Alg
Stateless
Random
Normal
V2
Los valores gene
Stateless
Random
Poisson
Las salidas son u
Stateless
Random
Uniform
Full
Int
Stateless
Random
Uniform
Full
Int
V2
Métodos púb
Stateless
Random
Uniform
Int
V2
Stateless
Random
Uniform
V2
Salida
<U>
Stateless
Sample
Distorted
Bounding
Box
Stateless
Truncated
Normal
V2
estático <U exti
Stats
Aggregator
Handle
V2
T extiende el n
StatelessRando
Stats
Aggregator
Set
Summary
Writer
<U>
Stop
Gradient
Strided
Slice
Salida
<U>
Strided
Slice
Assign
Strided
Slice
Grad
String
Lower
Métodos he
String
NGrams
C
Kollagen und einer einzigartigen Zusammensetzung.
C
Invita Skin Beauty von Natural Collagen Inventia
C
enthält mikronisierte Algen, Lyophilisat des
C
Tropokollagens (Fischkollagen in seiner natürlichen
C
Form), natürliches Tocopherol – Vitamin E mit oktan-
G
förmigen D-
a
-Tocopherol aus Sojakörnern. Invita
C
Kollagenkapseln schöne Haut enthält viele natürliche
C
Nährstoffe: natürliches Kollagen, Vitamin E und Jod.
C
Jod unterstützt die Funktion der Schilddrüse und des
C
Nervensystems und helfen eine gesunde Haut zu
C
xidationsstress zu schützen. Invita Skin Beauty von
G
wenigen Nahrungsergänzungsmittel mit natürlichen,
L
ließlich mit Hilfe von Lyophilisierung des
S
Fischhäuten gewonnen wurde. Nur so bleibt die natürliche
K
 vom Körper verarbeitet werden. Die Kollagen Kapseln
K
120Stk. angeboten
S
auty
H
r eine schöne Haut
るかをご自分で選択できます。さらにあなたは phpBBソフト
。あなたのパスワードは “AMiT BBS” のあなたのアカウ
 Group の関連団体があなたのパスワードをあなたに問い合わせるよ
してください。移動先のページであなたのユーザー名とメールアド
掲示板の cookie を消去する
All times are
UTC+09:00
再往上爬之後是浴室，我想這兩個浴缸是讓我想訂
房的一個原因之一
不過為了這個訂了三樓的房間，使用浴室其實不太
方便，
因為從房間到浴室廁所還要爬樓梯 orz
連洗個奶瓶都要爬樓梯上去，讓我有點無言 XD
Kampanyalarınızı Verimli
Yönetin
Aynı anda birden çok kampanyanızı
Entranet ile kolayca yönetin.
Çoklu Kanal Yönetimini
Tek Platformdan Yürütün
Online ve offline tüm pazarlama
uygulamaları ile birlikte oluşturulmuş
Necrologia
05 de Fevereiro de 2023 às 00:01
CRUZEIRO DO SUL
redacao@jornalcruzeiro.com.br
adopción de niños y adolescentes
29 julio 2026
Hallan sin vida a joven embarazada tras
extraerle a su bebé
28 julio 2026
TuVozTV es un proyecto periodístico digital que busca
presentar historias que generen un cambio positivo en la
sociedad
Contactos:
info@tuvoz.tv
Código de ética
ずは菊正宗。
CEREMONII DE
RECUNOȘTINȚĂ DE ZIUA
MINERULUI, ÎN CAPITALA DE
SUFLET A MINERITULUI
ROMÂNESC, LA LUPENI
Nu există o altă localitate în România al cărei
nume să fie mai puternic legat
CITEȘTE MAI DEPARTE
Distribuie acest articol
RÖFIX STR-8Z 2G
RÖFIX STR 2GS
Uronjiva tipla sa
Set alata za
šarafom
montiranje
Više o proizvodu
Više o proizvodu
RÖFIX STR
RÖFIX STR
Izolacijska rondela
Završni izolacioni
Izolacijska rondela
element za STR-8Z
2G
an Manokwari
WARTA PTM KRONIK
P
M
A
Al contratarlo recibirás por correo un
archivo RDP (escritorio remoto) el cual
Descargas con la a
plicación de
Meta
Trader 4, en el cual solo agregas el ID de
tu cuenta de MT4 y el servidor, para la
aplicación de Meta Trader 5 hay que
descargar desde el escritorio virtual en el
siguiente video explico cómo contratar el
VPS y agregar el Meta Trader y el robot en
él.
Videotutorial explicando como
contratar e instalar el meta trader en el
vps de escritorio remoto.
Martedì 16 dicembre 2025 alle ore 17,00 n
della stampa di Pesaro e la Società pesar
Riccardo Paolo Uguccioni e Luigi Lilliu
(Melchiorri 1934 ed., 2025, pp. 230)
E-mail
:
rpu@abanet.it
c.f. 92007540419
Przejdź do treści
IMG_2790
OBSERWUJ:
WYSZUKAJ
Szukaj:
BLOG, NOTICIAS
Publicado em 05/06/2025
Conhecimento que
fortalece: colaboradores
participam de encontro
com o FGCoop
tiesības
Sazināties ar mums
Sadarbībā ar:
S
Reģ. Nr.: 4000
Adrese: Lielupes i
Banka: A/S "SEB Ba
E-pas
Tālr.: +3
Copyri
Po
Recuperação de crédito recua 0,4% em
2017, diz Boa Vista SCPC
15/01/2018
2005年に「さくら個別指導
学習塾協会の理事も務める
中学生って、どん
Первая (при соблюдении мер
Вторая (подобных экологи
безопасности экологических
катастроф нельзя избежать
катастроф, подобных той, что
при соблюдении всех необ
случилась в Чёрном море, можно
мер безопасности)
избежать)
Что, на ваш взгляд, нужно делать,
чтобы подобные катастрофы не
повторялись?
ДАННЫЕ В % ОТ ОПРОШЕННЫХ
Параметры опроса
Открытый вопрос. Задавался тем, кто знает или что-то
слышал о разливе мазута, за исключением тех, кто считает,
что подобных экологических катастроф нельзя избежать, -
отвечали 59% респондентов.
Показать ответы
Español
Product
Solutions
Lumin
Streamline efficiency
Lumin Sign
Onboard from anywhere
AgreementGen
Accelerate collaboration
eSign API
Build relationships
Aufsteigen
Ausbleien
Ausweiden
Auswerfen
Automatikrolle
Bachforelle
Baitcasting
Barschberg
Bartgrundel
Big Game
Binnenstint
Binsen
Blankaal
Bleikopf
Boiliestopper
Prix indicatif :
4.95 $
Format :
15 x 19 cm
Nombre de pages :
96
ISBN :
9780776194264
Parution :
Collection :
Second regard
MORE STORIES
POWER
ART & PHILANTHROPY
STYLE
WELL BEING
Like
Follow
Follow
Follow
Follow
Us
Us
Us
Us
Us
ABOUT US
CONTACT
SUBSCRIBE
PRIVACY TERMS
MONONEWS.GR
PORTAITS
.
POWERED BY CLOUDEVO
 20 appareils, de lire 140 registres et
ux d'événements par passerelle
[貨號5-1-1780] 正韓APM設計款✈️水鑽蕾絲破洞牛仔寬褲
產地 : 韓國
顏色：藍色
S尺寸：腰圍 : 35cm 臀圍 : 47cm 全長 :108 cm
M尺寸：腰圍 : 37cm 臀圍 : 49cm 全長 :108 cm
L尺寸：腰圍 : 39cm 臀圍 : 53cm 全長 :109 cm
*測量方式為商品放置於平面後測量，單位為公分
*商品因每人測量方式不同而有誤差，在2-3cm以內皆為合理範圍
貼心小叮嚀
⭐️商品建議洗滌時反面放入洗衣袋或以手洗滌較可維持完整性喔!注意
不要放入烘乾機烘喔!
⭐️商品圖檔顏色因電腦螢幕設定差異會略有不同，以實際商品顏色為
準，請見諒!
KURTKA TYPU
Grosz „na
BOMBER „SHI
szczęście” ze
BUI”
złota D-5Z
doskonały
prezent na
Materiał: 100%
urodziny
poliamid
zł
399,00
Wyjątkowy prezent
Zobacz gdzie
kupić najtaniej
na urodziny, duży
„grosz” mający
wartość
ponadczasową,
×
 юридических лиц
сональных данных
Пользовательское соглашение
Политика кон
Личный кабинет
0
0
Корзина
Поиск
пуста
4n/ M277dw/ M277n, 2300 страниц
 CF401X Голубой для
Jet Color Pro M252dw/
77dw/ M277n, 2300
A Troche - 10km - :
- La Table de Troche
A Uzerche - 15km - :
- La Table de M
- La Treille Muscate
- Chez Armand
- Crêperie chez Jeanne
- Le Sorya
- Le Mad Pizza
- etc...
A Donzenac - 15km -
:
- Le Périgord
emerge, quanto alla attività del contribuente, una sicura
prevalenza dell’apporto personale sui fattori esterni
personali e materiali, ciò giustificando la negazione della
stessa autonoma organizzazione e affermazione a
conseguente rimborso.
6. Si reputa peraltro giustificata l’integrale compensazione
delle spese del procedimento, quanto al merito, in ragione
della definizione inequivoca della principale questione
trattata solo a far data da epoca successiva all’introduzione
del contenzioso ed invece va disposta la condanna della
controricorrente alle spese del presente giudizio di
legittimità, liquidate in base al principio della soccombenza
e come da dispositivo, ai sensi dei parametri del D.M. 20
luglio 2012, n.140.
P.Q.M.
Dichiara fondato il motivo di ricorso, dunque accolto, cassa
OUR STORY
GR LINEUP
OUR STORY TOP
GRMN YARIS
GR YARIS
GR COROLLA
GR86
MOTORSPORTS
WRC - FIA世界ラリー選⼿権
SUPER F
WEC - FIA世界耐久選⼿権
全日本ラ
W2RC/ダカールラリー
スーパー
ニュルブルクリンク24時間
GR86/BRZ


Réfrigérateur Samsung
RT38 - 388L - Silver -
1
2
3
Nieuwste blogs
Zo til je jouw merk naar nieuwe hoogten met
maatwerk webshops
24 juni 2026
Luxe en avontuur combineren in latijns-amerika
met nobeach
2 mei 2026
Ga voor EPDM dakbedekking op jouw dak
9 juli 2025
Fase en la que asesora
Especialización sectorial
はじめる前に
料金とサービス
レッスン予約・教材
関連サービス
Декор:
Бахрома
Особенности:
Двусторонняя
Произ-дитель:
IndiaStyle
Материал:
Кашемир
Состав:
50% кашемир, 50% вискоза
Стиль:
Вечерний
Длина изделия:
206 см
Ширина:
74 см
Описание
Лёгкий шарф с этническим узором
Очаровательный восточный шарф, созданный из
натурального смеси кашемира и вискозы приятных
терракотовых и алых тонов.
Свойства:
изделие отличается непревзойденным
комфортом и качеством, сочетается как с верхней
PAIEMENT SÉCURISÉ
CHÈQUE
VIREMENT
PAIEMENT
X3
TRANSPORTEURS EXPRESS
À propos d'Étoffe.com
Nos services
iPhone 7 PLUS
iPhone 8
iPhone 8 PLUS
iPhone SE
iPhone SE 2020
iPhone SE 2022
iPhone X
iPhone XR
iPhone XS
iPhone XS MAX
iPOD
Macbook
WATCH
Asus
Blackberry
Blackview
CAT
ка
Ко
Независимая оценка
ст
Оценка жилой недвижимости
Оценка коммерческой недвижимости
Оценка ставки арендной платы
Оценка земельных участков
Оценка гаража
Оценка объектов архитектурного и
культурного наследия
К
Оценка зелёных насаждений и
=-=-=-=-=
What to work on –
From the records above, count the lines that contain "Haut". Only the number should be written.

Solution to this task –
3